Denezpi was charged in the local Court of Indian Offenses in Towaoc, Colorado, with making terroristic threats, false imprisonment, and assault and battery, under the Ute Mountain Ute Code. In December 2017, he entered an Alford plea of guilty to the assault and battery charge, but maintained his innocence. In an Alford plea, a defendant doesn’t acknowledge guilt but admits prosecutors likely can prove the case against him.
Courts of Indian Offenses, sometimes called CFR courts after the Code of Federal Regulations, were created by the BIA, a part of the U.S. Department of the Interior, to administer criminal justice for those tribes that lack their own criminal courts.
In exchange, the prosecutor dropped the other two charges. The court sentenced Denezpi to time served—140 days behind bars.
Denezpi “wrongly believed that he could commit a violent assault, silence the victim with threats, and lie his way out of accountability,” U.S. Attorney Jason Dunn said at the time. “Thanks to the work of our prosecutors and law enforcement partners, he was proven wrong.”

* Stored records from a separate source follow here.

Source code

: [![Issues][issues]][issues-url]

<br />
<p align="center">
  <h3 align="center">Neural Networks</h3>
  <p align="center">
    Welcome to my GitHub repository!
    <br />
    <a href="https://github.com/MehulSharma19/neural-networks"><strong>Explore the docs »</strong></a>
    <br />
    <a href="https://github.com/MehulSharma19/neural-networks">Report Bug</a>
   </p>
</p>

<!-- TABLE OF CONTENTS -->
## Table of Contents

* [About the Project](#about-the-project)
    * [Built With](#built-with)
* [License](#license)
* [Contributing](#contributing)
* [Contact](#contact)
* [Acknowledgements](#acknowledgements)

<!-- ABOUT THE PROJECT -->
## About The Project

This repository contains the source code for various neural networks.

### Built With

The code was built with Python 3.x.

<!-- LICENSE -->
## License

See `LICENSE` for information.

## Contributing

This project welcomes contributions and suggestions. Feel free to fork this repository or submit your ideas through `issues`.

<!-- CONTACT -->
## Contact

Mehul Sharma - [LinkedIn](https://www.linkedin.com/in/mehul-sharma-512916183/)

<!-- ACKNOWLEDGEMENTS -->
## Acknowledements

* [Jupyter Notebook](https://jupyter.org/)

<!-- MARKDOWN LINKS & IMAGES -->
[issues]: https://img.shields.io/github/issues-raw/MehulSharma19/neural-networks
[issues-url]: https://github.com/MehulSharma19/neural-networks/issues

The caption on the pleadings in the court, United States of America v. Merle Denezpi, supports “the conclusion that the CFR court is a federal court for purposes of double jeopardy analysis,” the petition stated.
Denezpi was “twice prosecuted in the name of the ‘United States of America’ for unitary conduct.” The second prosecution should have been dismissed and the U.S. Court of Appeals for the 10th Circuit erred in affirming that ruling, the petition stated.
The decision didn’t break down along the usual liberal versus conservative ideological lines.
Conservative Barrett’s opinion was joined by conservatives Chief Justice John Roberts and Justices Clarence Thomas, Samuel Alito, and liberal Justice Stephen Breyer.
The dissent, by conservative Justice Neil Gorsuch, was joined in part by liberal Justices Sonia Sotomayor and Elena Kagan.
Barrett affirmed the ruling of the 10th Circuit.
“Denezpi’s single act led to separate prosecutions for violations of a tribal ordinance and a federal statute. Because the Tribe and the Federal Government are distinct sovereigns, those ‘offence[s]’ are not ‘the same.’ Denezpi’s second prosecution therefore did not offend the Double Jeopardy Clause.”
In his dissent, Gorsuch attacked the legitimacy of the Court of Indian Offenses, pointing out it was never authorized by Congress.
That court is “a curious regime,” Gorsuch wrote, adding that federal officials have acknowledged the court rests on a “shaky legal foundation.”
“One might wonder how an executive agency can claim the exclusive power to define, prosecute, and judge crimes—three distinct functions the Constitution normally reserves for three separate branches.”
“Denezpi has not questioned whether the Court of Indian Offenses is statutorily authorized ... [or] whether the Constitution permits executive officials rather than a judge and jury to try him for crimes. Accordingly, those questions—long lingering and incredibly still unanswered—remain for another day,” Gorsuch wrote.
“Federal authorities brought charges against Mr. Denezpi in his first prosecution in the name of the United States. Those who prosecuted him were employed and controlled by the federal government. He was sentenced by a magistrate whom the federal government had the right to appoint and remove. And for his crime, Mr. Denezpi was incarcerated in a federal detention center. Federal agency officials played every meaningful role in his case: legislator, prosecutor, judge, and jailor.”
Denezpi’s counsel and U.S. Solicitor General Elizabeth Prelogar didn’t respond by press time to requests by The Epoch Times for comment.